Everybody wants to know how to boof. The boof is, without a doubt, the most essential weapon in your creeking arsenal. There are several key points to making this move effective; approach, stroke, and body placement are the three that we are going to focus on in this segment. We’ll allow Shane to explain…
The Approach- The approach is the set up of the whole thing. Get the set up wrong and you are going to be struggling throughout the whole move. There are a few things to think about in making a good set up. Try to get an angle of attack that is going to make it easy to boof well and continue on after the boof in the direction you are trying to go. If I want to finish the boof going right I will usually set up above the boof with left to right momentum and vice versa. Speed is a commonly misused part of the boof. Speed does allow you to ride up higher on rocks and clear larger holes but it also make the timing more difficult. Often times I will make sure to only have enough momentum to be in control so that I will be able to precisely place and time my stroke for the boof.
Mistakes people make on the approach- The common mistake people make is not getting a good angle on the boof they are trying to do. Start off to one side of the move to give you a good angle on the obstruction. One of the hardest boofs to do is a straight off boof because you have to clear the entire length of the boat to make the move smooth. Where as if you come off the drop at a slight angle the boat clears the drop more easily.
The Boof Stroke is one of the most destroyed strokes in paddling. Its right up there with the Duffek. What you want to do with your boof stroke is control the boat as its going through the entire move. You should start your stroke just before you come into contact with what ever it is that you are boofing, whether its water, rock, log, or someones head. Pull that stroke all the way through the boof so that you control exactly how you interact with the feature you are boofing, and control the direction you are going. With that constant pull you can fine tune control your angle and lift off the drop. Finally if you can continue the stroke past the feature you can throw in that last little correction to finish going in the direction you want to go.
Mistakes people make with the Boof Stroke- the most common mistake with a boof stroke is running out of stroke before the end of the move. At the moment the stroke finishes the water gets to take control of where you are going. Thats when you see the classic burning man, or crucifiction boof, pull the stroke and then all the sudden the bow goes down and you are at the whim of the water.
Body Control is using your body to help the move. The number one rule is to keep your body over the boat. If you are leaning you are probably having to brace so therefore you aren’t paddling and moving yourself where you need to be. In a boof your body can have a bunch of impact on how the boat performs. If you lean back a little as you start your boof you allow the boat to slide up a feature. Then if you lean forward you allow the tail to free up as you go off the drop and you drop your bow into a softer landing. Leaning forward at the bottom also helps keep your stern from getting messed with in the drop. A common mistake that is made with body control during a boof is leaning off to a side. Sometimes it helps to tilt the boat up a little to get up on an object or lift it off the water, but as you leave that tilting boof work hard to get the boat back under you so you can land in balance. That way you can deal with what is coming next.

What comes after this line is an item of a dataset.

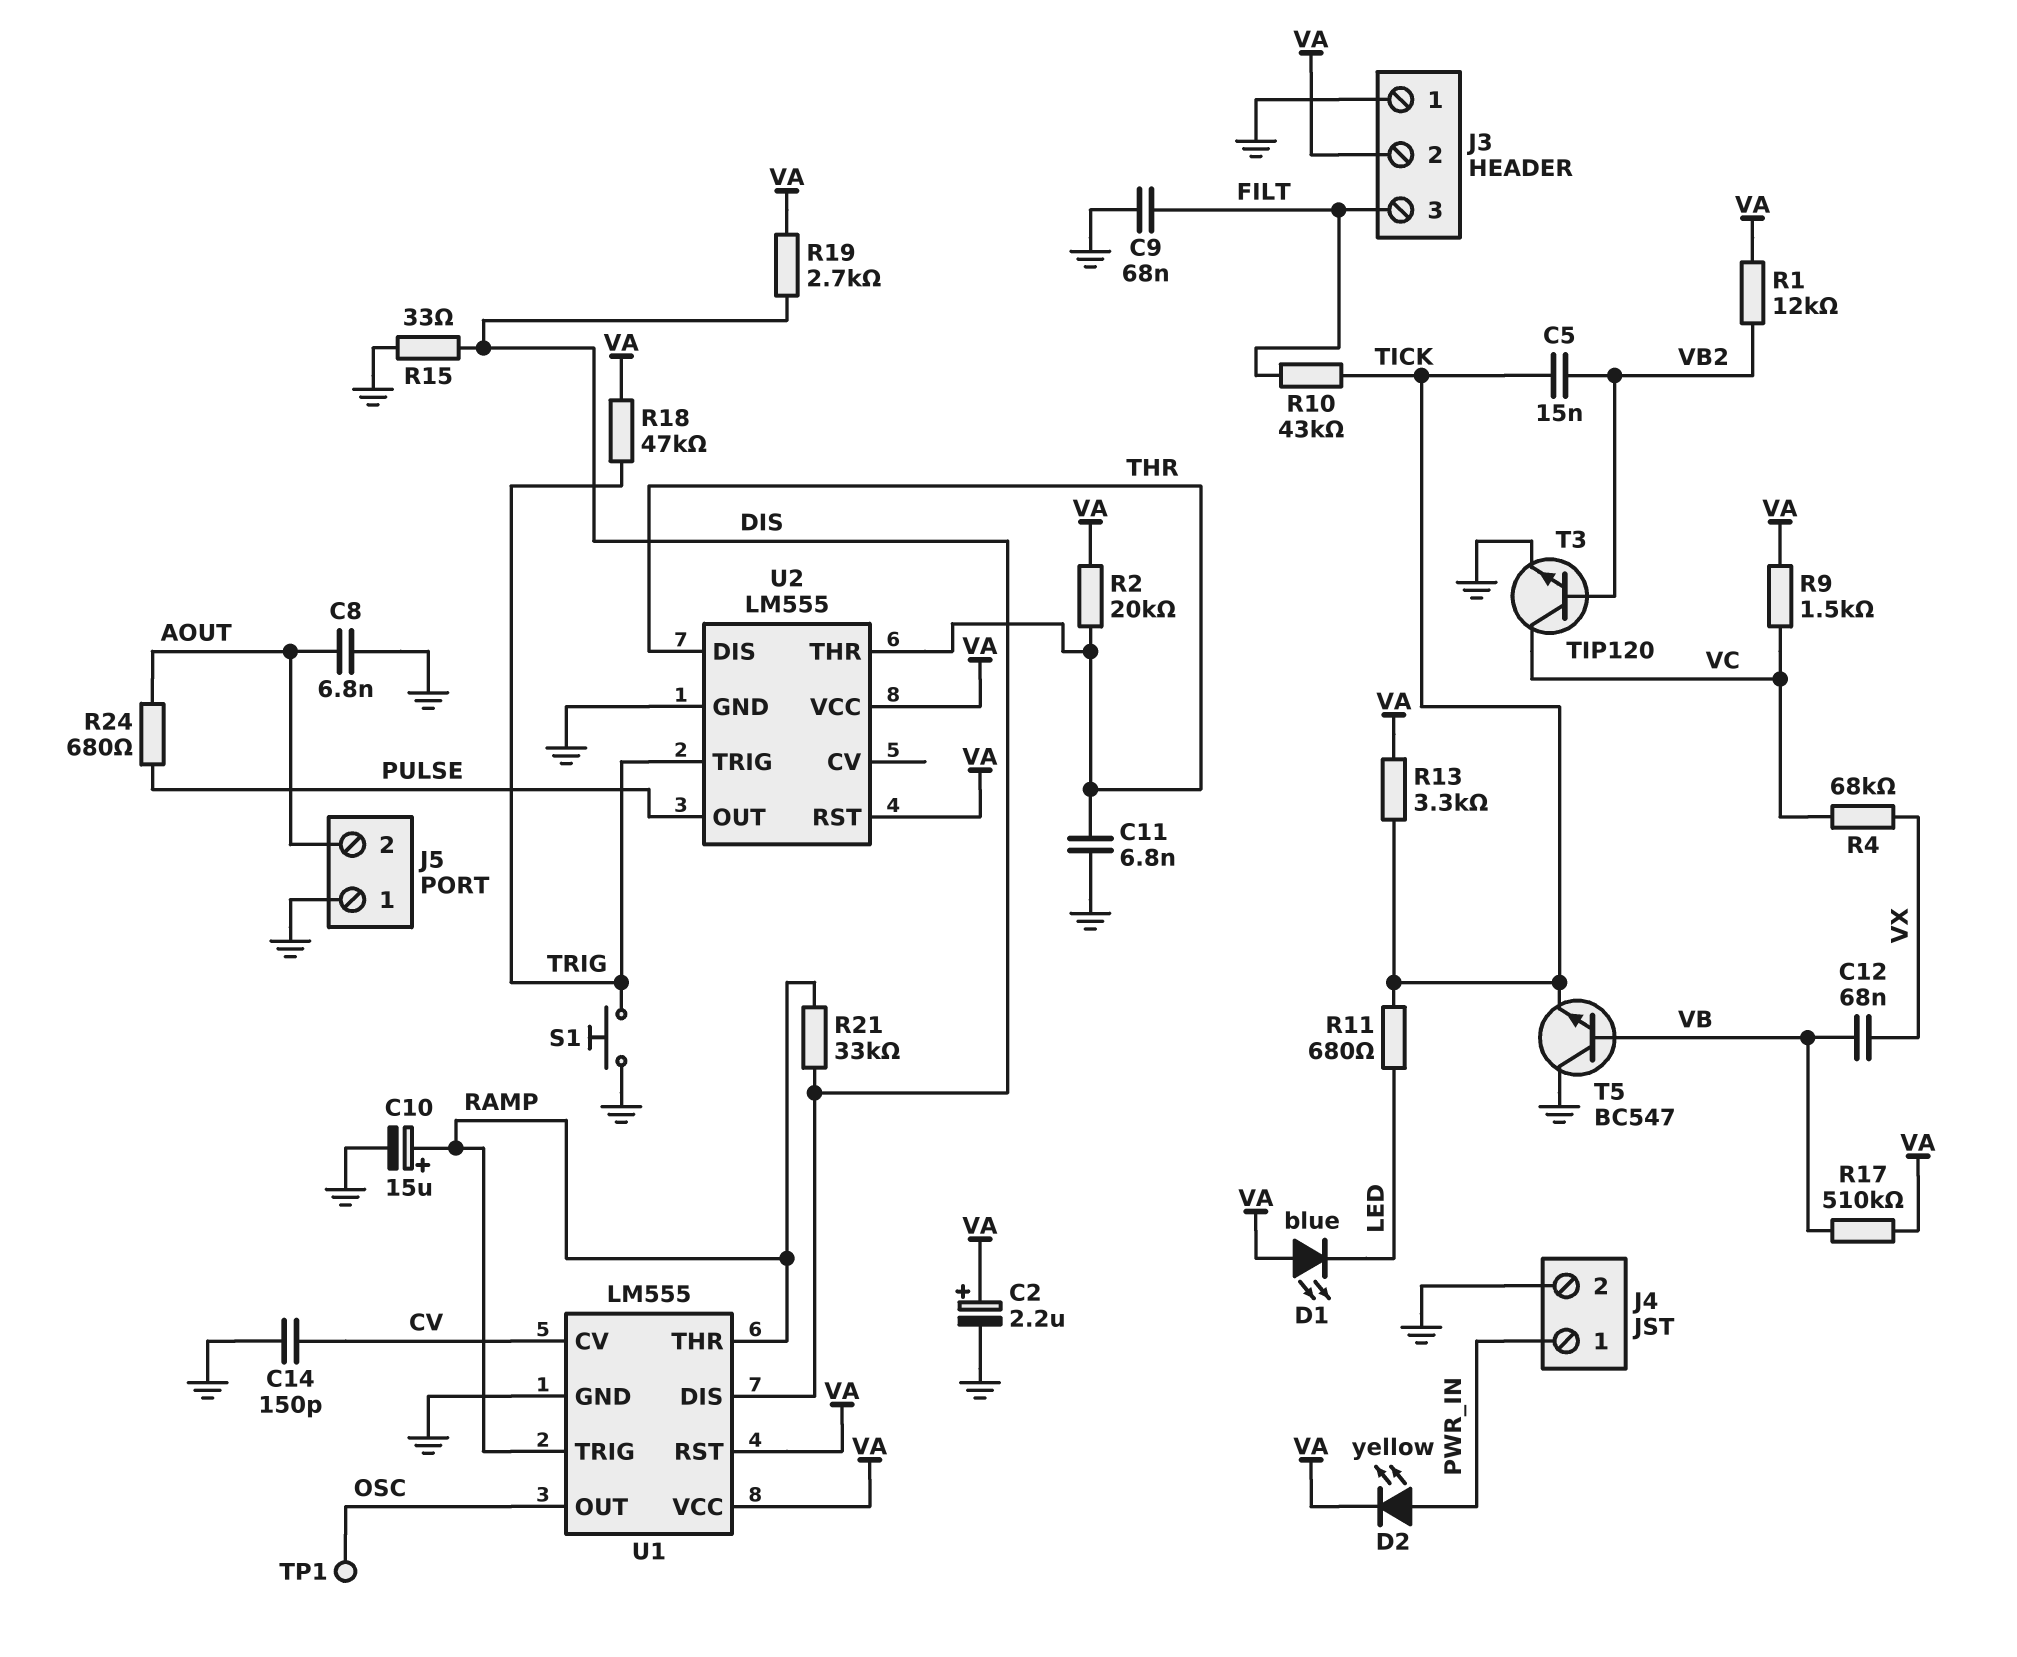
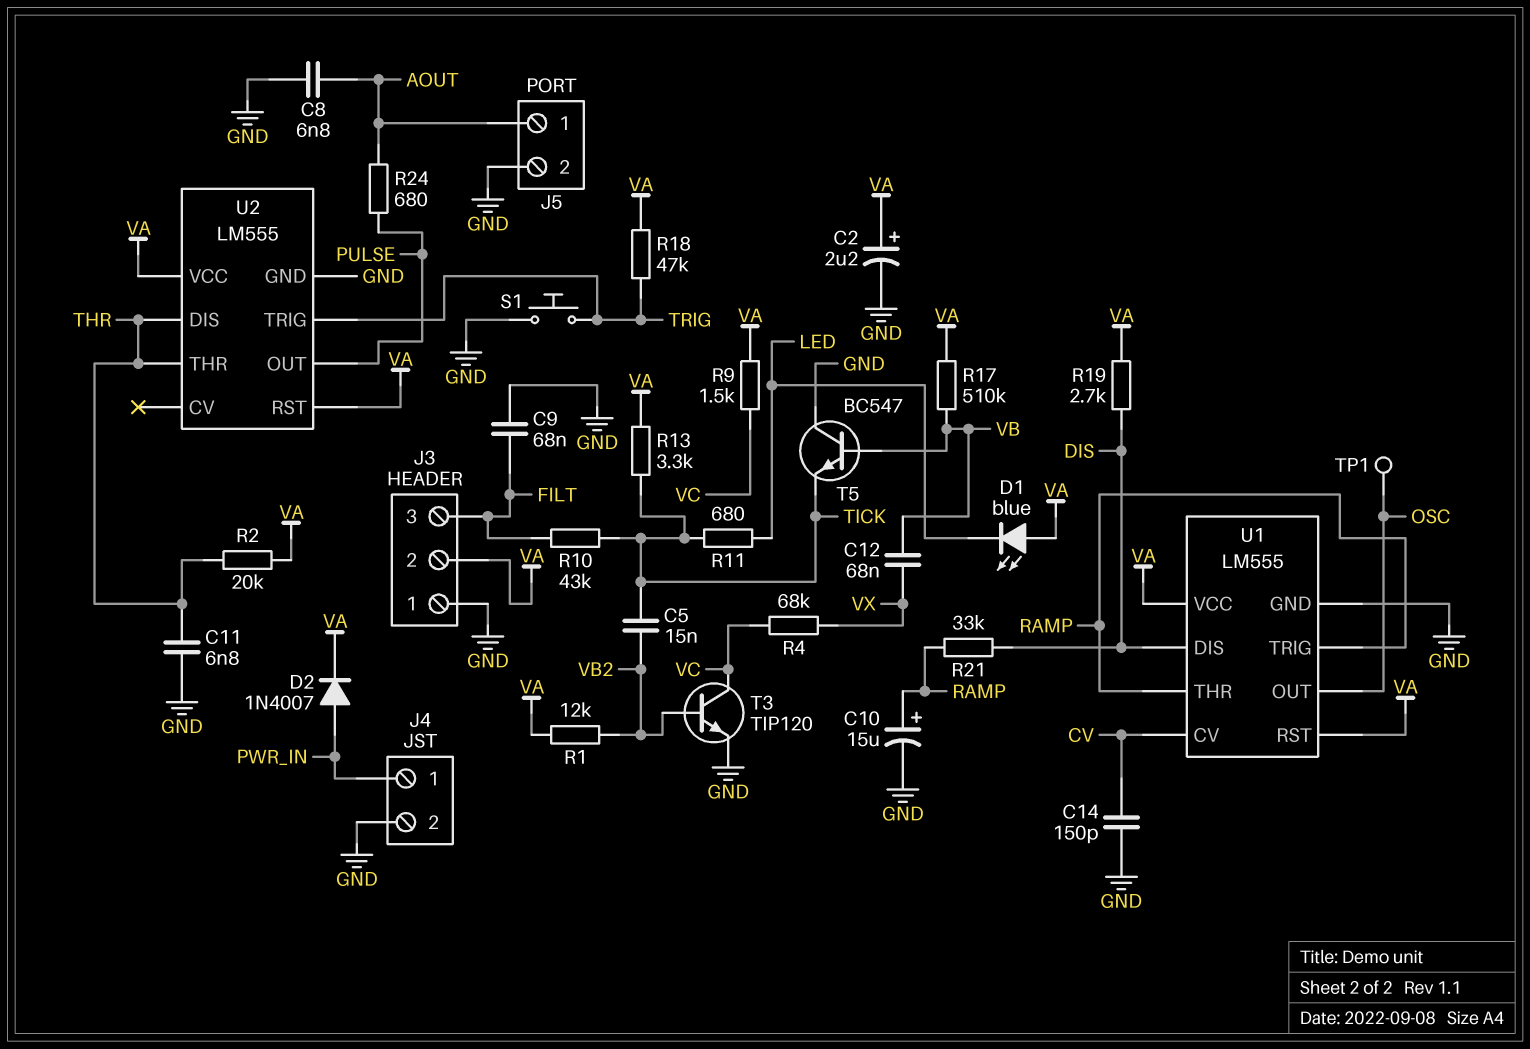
D2: LED yellow (A PWR_IN, K VA) -> diode 1N4007 (A PWR_IN, K VA)
J5 pin 1: GND -> AOUT
J5 pin 2: AOUT -> GND
R15: 33 (DIS, GND) -> none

The classic body posture mistake on a boof- is landing and having to brace or roll because your body is still leaning off the boat.
Notice how Jesse is keeping his body centered over the boat. This will ensure a more stable landing. Most often boofs are used to clear pour-overs, landing on edge presents the hydraulic with a fine little place to grab and flip you.
A long, powerful stroke is essential so that there is no danger of you not clearing the hole or ledge you are trying to avoid. Often, the latter part of the stroke can be tweaked with a stern draw to change your angle last minute.
It is important to make sure you catch the right amount of whatever feature you are using to boof from. Too much and you can loose your momentum and spin out, too little and your bow will drop and it’s hammer time. A good vertical paddle stroke close to the boat is necessary in most straight boofs. There are exceptions to this rule, more on that in the next post.
Boofing “the pad” at Gorilla, perhaps the sweetest boof around. This is a perfect example of keeping your boat level on take off. The pad is notorious for catching an edge last minute, often sending the paddler into a world of pain, be it pride or body.